The thought of Grace brought to the mourner an indescribable anguish. Once his profound love for her had asserted itself in a way that had stung him to madness, and the evil thought had never returned. Now she seemed to belong to the dead husband even more than when he was living. The thought that tortured him most was that Grace would not long survive Hilland. The union between the two had been so close and vital that the separation might mean death. The possibility overwhelmed him, and he grew faint and sick. Indeed it would seem that he partially lost consciousness, for at last he became aware that some one was standing near and pleading with him. Then he saw it was Rita.

"Oh, sir," she entreated, "do not grieve so. It breaks my heart to see a man so overcome. It seems terrible. It makes me feel that there are depths of sorrow that frighten me. Oh, come with me—do, please. I fear you've eaten nothing to-day, and we have supper all ready for you."

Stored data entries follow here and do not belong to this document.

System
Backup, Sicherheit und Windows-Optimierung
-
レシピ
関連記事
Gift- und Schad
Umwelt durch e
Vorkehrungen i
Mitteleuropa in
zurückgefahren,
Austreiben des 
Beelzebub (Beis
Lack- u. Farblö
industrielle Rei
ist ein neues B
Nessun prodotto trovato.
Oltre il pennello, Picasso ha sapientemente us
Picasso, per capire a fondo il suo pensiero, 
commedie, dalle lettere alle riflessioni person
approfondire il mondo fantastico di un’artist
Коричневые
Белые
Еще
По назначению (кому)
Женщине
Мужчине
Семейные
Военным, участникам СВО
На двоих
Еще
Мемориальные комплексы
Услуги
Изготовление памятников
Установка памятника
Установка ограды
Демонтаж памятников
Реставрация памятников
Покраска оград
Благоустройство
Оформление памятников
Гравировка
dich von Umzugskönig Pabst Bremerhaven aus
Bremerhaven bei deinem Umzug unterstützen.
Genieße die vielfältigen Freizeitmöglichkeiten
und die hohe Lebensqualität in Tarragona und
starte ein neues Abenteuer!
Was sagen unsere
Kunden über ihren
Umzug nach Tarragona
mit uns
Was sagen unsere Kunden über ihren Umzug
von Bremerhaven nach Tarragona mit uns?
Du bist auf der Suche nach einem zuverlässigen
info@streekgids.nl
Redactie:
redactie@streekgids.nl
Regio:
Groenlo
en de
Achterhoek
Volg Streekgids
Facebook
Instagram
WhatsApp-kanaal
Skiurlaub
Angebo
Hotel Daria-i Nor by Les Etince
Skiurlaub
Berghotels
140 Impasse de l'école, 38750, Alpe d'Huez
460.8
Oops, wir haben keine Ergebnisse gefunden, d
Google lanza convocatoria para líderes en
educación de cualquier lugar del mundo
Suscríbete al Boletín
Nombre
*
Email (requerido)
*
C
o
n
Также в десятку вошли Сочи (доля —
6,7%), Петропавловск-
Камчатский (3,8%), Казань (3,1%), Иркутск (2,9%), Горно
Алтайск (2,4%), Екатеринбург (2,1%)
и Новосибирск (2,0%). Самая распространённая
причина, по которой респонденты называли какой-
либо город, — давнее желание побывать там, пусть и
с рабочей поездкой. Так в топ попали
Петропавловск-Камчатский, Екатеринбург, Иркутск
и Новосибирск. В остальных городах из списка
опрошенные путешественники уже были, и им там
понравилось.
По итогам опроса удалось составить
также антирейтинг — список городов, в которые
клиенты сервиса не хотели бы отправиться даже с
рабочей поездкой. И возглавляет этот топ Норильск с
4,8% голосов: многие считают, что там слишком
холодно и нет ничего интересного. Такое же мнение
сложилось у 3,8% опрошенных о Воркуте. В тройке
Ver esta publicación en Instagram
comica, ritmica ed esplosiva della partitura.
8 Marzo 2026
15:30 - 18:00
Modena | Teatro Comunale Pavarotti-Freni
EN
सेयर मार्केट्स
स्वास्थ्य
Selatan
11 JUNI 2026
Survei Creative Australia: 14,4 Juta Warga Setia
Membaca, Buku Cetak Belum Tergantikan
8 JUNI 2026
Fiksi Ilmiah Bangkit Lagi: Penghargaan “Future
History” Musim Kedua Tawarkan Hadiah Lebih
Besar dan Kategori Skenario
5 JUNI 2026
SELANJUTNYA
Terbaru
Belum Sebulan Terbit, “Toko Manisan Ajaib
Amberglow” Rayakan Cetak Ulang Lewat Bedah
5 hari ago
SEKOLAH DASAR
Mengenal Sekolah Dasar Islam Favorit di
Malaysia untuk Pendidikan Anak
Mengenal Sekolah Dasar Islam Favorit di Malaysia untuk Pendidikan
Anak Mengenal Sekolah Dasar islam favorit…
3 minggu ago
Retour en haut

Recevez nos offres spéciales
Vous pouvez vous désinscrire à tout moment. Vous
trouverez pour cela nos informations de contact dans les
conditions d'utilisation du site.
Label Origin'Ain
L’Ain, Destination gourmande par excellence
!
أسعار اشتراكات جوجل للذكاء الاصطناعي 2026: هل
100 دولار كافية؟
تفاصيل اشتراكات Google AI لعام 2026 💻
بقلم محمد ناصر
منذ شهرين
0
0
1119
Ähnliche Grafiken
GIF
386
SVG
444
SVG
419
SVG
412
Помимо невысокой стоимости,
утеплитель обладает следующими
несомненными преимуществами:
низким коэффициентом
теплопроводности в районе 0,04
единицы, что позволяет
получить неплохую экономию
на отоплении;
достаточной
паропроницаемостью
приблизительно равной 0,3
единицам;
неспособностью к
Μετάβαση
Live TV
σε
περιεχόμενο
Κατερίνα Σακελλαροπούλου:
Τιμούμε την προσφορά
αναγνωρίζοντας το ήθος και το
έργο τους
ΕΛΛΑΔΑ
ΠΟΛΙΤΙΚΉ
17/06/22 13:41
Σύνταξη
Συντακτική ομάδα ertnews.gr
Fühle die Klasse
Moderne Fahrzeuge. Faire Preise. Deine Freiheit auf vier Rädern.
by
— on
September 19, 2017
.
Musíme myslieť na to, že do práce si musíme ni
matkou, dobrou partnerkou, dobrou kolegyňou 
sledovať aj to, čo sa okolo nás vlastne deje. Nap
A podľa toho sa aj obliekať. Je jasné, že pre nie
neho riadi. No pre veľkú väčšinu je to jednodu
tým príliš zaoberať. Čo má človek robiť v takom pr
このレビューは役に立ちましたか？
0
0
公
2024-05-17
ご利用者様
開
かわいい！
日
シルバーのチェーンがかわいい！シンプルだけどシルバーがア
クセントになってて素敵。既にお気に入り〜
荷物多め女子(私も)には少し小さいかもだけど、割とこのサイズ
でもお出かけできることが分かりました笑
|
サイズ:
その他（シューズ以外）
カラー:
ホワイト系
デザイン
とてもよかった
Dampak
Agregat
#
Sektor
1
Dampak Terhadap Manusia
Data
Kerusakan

Graham tottered to his feet and passed his hand across his brow, as if to brush away an evil dream.

"Indeed, sir, you look sick and faint. Take my arm and lean on me. I assure you I am very strong."

"Yes, Pearl, you are strong. Many live to old age and never become as true a woman as you are to-day. This awful event has wellnigh crushed me, and, now I think of it, I have scarcely tasted food since last evening. Thank you, my child, I will take your arm. In an hour or two I shall gain self-control."

"My heart aches for you, sir," she said, as they passed slowly through the twilight.

"May it be long before it aches from any sorrow of your own, Pearl."

The parsonage adjoined the church. The old clergyman abounded in almost paternal kindness, and pressed upon Graham a glass of home-made wine. After he had taken this and eaten a little, his strength and poise returned, and he gave his entertainers a fuller account of Hilland and his relations, and in that Southern home there was as genuine sympathy for the inmates of the Northern home as if they all had been devoted to the same cause.

"There are many subjects on which we differ," said his host. "You perceive that I have slaves, but they are so attached to me that I do not think they would leave me if I offered them their freedom. I have been brought up to think slavery right. My father and grandfather before me held slaves and always treated them well. I truly think they did better by them than the bondmen could have done for themselves. To give them liberty and send them adrift would be almost like throwing little children out into the world. I know that there are evils and abuses connected with our system, but I feel sure that liberty given to a people unfitted for it would be followed by far greater evils."

"It's a subject to which I have given very little attention," Graham replied. "I have spent much of my life abroad, and certainly your servants are better off than the peasantry and very poor in many lands that I have visited."

With a kind of wonder, he thought of the truth that Hilland, who so hated slavery, had been lifted from the battlefield by slaves, and that his remains had been treated with reverent honor by a slave- holder.

The old clergyman's words also proved that, while he deprecated the war unspeakably, his whole sympathy was with the South. His only son, of whom neither he nor Rita could speak without looks of pride and affection kindling in their faces, was in the Confederate service, and the old man prayed as fervently for success to the cause to which he had devoted the treasure of his life as any Northern father could petition the God of nations for his boy and the restoration of the Union. At the same time his nature was too large, too highly ennobled by Christianity, for a narrow vindictive bitterness. He could love the enemy that he was willing his son should oppose in deadly battle.